The Department of Information Security reports to the Director of the Office of Information Systems. Information Security audits and analyses information applications, data elements and information flow processes throughout the campus. We also recommend and develop policies, procedures and/or guidelines for Information Governance and security access protocols. We are tasked with developing and distributing educational information pertaining to best practices prescribed by the State of Arkansas, Arkansas Department of Higher Education, and industry standards for maintaining information security. We also strive to stay up to date on alerts, trends and new protocols on hacking, phishing and cyber-attack methods targeting educational institutions.

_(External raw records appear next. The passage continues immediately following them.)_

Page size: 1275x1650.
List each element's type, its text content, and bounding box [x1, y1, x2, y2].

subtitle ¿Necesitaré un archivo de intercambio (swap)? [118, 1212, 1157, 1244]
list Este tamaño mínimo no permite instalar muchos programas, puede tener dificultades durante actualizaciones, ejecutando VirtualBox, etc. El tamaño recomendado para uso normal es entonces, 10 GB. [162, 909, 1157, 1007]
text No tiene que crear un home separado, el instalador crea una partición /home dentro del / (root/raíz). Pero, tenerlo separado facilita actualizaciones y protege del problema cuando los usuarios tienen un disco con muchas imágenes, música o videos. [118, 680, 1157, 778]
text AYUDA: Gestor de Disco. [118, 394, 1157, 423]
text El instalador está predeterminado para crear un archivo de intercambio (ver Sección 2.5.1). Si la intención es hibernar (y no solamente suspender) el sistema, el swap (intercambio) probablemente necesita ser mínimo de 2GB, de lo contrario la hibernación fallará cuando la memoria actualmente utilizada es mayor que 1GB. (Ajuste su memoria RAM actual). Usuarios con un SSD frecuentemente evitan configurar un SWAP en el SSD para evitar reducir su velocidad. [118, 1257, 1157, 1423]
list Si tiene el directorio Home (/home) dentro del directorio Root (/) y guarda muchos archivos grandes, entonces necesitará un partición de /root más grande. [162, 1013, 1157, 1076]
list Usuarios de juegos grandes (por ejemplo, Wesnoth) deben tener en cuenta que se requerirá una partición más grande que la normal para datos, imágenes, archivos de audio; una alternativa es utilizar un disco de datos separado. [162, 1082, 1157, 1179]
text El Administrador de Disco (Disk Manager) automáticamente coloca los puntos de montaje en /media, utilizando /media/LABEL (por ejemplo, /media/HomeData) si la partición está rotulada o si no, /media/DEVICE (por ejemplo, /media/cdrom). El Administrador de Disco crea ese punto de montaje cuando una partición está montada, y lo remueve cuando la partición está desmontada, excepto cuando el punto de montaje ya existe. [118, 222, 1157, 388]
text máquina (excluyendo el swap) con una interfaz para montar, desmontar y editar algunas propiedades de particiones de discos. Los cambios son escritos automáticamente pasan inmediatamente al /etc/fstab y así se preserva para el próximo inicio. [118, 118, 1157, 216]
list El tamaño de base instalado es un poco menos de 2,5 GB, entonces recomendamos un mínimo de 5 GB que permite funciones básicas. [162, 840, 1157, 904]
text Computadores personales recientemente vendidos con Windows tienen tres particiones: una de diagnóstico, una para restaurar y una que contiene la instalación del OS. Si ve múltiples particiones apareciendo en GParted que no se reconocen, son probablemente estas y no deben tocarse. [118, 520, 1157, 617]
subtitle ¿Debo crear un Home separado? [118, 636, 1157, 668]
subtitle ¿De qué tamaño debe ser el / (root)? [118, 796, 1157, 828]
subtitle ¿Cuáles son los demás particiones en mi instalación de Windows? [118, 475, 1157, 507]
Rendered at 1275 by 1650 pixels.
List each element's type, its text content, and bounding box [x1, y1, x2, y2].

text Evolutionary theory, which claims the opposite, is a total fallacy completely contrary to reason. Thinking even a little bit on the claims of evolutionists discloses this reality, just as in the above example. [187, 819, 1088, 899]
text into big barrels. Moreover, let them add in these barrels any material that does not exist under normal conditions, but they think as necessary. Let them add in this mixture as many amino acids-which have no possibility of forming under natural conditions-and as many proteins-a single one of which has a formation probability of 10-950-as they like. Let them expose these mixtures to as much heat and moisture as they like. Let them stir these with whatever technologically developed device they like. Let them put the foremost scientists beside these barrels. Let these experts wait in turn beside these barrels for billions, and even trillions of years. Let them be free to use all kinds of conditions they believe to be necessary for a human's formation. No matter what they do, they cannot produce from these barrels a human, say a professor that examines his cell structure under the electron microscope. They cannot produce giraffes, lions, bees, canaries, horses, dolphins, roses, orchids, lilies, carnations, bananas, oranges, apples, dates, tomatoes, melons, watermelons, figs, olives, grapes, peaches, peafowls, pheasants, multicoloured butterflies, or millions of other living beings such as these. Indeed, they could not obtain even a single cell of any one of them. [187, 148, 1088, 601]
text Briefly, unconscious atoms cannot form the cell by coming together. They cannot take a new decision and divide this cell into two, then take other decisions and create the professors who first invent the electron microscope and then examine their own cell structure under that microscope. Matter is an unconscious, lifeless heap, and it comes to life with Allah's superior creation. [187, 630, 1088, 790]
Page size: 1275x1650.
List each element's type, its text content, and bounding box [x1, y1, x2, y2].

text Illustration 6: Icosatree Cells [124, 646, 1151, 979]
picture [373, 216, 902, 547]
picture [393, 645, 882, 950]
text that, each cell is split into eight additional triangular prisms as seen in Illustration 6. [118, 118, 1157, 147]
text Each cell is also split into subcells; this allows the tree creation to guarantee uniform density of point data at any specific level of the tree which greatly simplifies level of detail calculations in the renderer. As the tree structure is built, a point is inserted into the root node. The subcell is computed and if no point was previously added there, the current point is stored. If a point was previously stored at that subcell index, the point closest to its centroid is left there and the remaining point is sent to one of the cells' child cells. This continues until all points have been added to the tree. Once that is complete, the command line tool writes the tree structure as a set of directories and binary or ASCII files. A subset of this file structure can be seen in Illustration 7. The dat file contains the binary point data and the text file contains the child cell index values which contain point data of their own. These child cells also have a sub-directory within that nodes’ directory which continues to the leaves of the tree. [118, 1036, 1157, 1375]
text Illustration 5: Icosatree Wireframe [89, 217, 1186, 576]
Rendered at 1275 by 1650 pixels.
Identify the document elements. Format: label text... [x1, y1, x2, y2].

The mission of the Arkansas Tech Information Security Office (ISO) is to exemplify a consistent pattern of excellence and professionalism in securing information technology solutions and services by building a university culture and practice of collaborative information security awareness in support of the University in its mission by empowering all members of the community to achieve their goals of educational success and excellence with secured data access.
It is our objective to:
- Mitigate security risk through outreach, awareness, assessment, policy, and best practices
- Participate in the monitoring of networks and systems to protect against and detect malicious activity and ensure regulatory compliance
- Manage Secured Data Systems Access through a collaborative effort with System Data Owners
- Respond to security breaches to contain the incident and improve procedures.
- Continuously monitor and review security policies, practices and communication to mitigate risks
- Ready to respond to any security breaches with the intent of identification, containment and review to improve procedures and practices.
Areas of responsibility:
Information Security Awareness & Education
- Information Security Best Practices
- Phishing and Cyber Alerts
- Information Governance Guidelines
Secured Data Systems Access Control
- Job Position (POSN) Controlled Access
- Access eXception Requests
- Access Termination
Monitoring of Secured Data Systems
- Access & Usage Monitoring
- Breach Notification
- Breach Containment
- Incident Reporting
Alertus System (Emergency Notifications)
- Configure Alertus Devices (Associate beacons to Alertus Notification Groups)
- Configure Alertus Clients (Associate employee computers to Alertus Notification Groups)